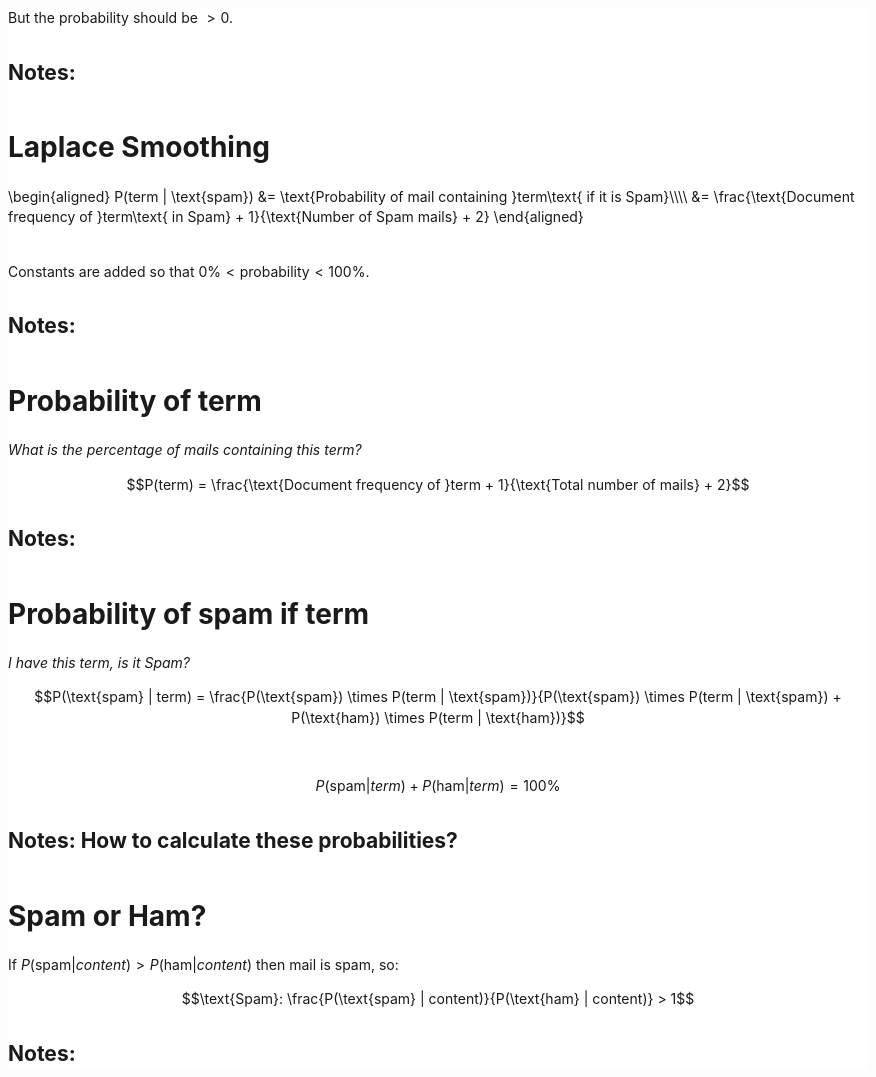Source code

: But the probability should be $> 0%$.

Notes:
---

# Laplace Smoothing

<div>
    \begin{aligned}
    P(term | \text{spam}) &= \text{Probability of mail containing }term\text{ if it is Spam}\\\\
    &= \frac{\text{Document frequency of }term\text{ in Spam} + 1}{\text{Number of Spam mails} + 2}
    \end{aligned}
</div>

<br />

Constants are added so that $0\% < \text{probability} < 100\%$.

Notes:
---

# Probability of term

*What is the percentage of mails containing this term?*

$$P(term) = \frac{\text{Document frequency of }term + 1}{\text{Total number of mails} + 2}$$

Notes:
---

# Probability of spam if term

*I have this term, is it Spam?*

$$P(\text{spam} | term) = \frac{P(\text{spam}) \times P(term | \text{spam})}{P(\text{spam}) \times P(term |
\text{spam}) + P(\text{ham}) \times P(term | \text{ham})}$$

<br />

$$P(\text{spam} | term) + P(\text{ham} | term) = 100\%$$

Notes:
How to calculate these probabilities?
---

# Spam or Ham?

If $P(\text{spam} | content) > P(\text{ham} | content)$ then mail is spam, so:

$$\text{Spam}: \frac{P(\text{spam} | content)}{P(\text{ham} | content)} > 1$$

Notes:
---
○ ○ ○
## TASK TO CARRY OUT
Pull every line containing "Document" out of the data above.

## ANSWER
    &= \frac{\text{Document frequency of }term\text{ in Spam} + 1}{\text{Number of Spam mails} + 2}
$$P(term) = \frac{\text{Document frequency of }term + 1}{\text{Total number of mails} + 2}$$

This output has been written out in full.